== Document excerpt ==
_ _ _ _ _ _ _
Chapter 1: Faith, Religious Assent, and Reverence for God

Question B: Why Reflect on the Responsibility to Keep One’s Faith?

As a free human act, faith must be responsible; good reasons are needed for making and keeping this commitment. Questions C through G articulate some such reasons. Even while considering them, however, one must remember that faith is first, last, and always an undeserved gift of God.

Believers have no trouble understanding that those without faith should search for religious truth and consider why it would be good and right to become Catholics (see DH 1–3). But why should Catholic Christians, for whom this book is mainly intended, reflect on their own responsibility to believe? After all, the experience of friendship with God provides a much greater motive for cherishing faith than any reasons one can find, and every Christian is able not only to believe but to know God’s personal love: “God abides in those who confess that Jesus is the Son of God, and they abide in God. So we have known and believe the love that God has for us” (1 Jn 4.15–16). Nevertheless, for several reasons, is important to think about why it is good and right to believe as one does.15

1. Understanding Enriches the Commitment of Faith

Most Catholics are baptized as infants, without making any personal choice. Even as adults, their commitment of faith usually is made and reaffirmed only in making choices to practice it, so that the reasons for believing as they do can remain unclear. But the reasons why one freely does anything are an important part of what one is doing. That is obvious when, for instance, an otherwise good act is done for a bad reason, for example, telling others the truth about their failings in order to hurt them. Conversely, when good acts are done for good reasons, the reasons are no less an important part of what one does. A good act is enriched when one has more good reasons for doing it. Thus, one can enrich one’s act of faith, insofar as it depends on one’s choice, by considering the reasons why it is right and good to believe.

2. Understanding Purifies Commitment

As with any other choice, the commitment to believe can be made on the basis of mixed motives, a combination of feelings both appropriate and questionable, of reasons both good and bad. Better understanding helps overcome faulty motives for believing, especially reasons which make Christian life a mere means to an inappropriate, ulterior end.
_ _ _ _ _ _ _
== Provided data ==
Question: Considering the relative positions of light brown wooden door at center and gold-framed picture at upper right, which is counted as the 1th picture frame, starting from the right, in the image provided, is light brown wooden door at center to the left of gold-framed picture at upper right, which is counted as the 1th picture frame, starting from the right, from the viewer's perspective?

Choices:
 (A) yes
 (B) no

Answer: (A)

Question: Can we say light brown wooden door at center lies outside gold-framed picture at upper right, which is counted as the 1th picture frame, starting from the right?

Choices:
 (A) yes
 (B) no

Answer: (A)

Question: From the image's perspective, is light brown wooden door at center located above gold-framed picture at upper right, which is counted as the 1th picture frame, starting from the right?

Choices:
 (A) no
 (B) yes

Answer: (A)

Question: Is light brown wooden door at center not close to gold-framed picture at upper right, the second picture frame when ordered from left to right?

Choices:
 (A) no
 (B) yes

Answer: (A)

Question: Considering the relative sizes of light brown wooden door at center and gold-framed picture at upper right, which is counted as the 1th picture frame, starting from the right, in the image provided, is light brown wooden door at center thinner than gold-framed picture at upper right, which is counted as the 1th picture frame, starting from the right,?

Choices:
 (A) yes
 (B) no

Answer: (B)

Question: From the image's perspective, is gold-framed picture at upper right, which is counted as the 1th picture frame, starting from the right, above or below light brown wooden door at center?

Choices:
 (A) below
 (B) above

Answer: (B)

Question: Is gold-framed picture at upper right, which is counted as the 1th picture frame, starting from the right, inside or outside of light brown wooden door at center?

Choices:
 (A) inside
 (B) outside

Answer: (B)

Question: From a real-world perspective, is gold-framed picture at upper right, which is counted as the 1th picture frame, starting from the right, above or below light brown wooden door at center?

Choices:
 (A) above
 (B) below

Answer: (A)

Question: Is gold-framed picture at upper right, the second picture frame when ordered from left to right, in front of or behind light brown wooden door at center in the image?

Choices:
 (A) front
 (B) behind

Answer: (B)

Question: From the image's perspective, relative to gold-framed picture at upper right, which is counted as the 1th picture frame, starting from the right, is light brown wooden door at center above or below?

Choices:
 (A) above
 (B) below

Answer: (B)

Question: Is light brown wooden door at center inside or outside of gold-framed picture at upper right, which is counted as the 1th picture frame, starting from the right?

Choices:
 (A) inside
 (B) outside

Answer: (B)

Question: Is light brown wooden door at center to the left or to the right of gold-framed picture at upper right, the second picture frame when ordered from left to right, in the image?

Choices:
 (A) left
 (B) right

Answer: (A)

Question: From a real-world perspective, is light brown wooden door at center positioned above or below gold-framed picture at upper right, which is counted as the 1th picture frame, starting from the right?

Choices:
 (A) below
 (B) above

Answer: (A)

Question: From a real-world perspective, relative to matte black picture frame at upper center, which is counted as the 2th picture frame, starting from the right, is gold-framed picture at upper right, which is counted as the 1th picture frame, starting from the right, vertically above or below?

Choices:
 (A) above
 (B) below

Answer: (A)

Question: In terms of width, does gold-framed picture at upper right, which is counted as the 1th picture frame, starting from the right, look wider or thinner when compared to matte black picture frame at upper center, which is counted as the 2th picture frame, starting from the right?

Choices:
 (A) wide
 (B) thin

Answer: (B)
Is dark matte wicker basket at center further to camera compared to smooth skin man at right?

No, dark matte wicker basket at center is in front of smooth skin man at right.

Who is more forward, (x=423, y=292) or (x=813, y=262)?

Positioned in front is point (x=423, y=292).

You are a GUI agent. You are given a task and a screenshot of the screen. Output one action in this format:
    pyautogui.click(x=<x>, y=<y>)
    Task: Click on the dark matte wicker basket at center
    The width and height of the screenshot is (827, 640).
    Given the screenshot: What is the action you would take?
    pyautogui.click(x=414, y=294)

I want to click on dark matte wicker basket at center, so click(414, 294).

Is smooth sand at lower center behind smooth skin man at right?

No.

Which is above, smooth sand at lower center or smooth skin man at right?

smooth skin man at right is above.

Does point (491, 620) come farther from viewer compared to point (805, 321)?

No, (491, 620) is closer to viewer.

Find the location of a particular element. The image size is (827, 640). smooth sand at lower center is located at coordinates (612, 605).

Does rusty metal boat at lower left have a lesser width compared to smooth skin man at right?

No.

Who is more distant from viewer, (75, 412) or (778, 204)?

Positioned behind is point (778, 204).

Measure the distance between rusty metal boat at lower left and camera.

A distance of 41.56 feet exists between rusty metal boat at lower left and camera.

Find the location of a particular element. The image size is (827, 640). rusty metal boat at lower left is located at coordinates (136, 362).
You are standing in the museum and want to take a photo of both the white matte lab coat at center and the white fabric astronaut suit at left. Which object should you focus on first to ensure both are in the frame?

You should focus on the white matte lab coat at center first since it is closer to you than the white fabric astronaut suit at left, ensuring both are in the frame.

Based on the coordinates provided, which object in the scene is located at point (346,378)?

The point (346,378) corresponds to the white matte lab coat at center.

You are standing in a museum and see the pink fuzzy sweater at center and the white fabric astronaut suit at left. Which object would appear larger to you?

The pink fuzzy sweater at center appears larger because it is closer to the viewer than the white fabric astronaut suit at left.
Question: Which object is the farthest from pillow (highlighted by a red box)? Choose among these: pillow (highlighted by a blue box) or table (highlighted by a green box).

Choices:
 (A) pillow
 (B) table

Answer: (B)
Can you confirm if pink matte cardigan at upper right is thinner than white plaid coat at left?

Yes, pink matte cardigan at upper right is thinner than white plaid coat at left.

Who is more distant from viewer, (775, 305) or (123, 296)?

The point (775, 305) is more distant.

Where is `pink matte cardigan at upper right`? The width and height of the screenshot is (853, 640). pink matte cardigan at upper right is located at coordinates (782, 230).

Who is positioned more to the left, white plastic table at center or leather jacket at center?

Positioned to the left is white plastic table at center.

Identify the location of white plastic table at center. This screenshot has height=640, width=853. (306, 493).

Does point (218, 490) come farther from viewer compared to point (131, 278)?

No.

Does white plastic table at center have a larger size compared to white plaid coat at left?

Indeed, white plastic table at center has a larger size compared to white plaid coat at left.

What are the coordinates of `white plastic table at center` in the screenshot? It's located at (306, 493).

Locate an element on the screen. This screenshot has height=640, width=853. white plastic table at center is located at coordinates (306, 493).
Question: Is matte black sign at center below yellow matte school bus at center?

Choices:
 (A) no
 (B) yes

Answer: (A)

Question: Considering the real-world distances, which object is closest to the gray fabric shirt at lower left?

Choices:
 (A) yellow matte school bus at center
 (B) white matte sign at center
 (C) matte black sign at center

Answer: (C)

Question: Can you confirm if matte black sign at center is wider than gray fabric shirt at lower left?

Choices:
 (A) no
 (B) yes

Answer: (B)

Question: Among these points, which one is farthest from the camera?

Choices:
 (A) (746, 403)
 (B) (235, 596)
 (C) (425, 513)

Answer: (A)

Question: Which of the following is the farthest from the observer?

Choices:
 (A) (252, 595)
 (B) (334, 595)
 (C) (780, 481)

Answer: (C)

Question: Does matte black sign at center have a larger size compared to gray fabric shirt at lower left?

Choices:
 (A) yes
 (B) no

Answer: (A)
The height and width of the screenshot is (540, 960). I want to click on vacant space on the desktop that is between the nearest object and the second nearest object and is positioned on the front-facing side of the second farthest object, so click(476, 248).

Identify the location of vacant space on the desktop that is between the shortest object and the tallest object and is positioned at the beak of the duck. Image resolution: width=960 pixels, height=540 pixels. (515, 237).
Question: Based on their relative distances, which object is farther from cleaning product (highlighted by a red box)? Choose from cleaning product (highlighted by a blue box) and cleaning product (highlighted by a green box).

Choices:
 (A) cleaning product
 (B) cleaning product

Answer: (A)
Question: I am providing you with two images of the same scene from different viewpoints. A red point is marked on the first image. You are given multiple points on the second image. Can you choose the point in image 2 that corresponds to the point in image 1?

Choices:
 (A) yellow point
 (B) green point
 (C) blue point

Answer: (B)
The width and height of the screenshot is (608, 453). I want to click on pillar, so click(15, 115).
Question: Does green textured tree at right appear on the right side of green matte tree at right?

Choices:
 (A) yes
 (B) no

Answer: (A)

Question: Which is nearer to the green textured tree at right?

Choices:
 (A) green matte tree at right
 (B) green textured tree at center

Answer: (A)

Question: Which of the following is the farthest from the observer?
_ _ _ _ _ _ _
== Required tasks ==
a: Answer these questions using the excerpt on keeping one's faith:
(i) Which questions are said to articulate reasons for making and keeping the commitment of faith?
(ii) According to the excerpt, how are most Catholics baptized?
(iii) What example is given of an otherwise good act done for a bad reason?
b: Carry on the excerpt on keeping one's faith from the point where it stops.
The lines that come after the excerpt are separate material and have nothing to do with it.

== Responses by item number ==
a:
(i) Questions C through G.
(ii) As infants, without making any personal choice.
(iii) Telling others the truth about their failings in order to hurt them.

b:
Among the bad reasons for believing are, first, social conformism for the sake of temporal advantages and, second, the prospect of hell misunderstood as an arbitrary punishment. The first exposes faith to shifting social pressures; the second breeds legalistic minimalism in those who are docile and rebellion in those who are spirited. As people and their circumstances change, faulty reasons for believing often turn into plausible excuses for abandoning faith.

Still, emotional motivations for doing anything always are mixed and usually can be allied to different sorts of reasons. Feelings of solidarity and fear naturally motivate faith, and inasmuch they are not reasons for believing, neither are they bad reasons. Moreover, the joy of solidarity in Christian communion and the fear of hell, when hell is correctly understood, normally are allied with sound reasons for faith. The presence in oneself or others of various emotional motives for faith should not cause embarrassment or lead to criticism. But it should spur one to examine one’s feelings and reasons, and to integrate emotional motives with good reasons for believing.

3. Understanding Can Strengthen Commitment

Since faith is a commitment to renounce sin and live a holy life, every mortal sin in some way challenges faith, and mortal sin, unfortunately, seems not to be a rare occurrence. Thus, many Christians are tempted at some time to renounce their faith. Reflection on all the appealing aspects of the option of faith strengthens the will in its commitment, for the more one understands why it is good to believe, the less appealing are tempting alternatives. Moreover, misunderstandings can make it seem that faith is at odds with some other genuine human good—honesty, say, or concern for justice. Better understanding eliminates such false options by clarifying how Christian faith serves many human goods and is at odds with none. Eliminating false options strengthens the commitment of faith by making it clear that there is no sound reason to choose contrary to it.

4. Understanding Enables One to Give an Account

Christians who understand why it is good and right to believe as they do are equipped to fulfill another responsibility: to give an account of the hope that is in them (see 1 Pt 3.15). Hence, although the present work is not apologetics, questions C through G can help with the work of apologetics to which each Christian should contribute insofar as he or she can.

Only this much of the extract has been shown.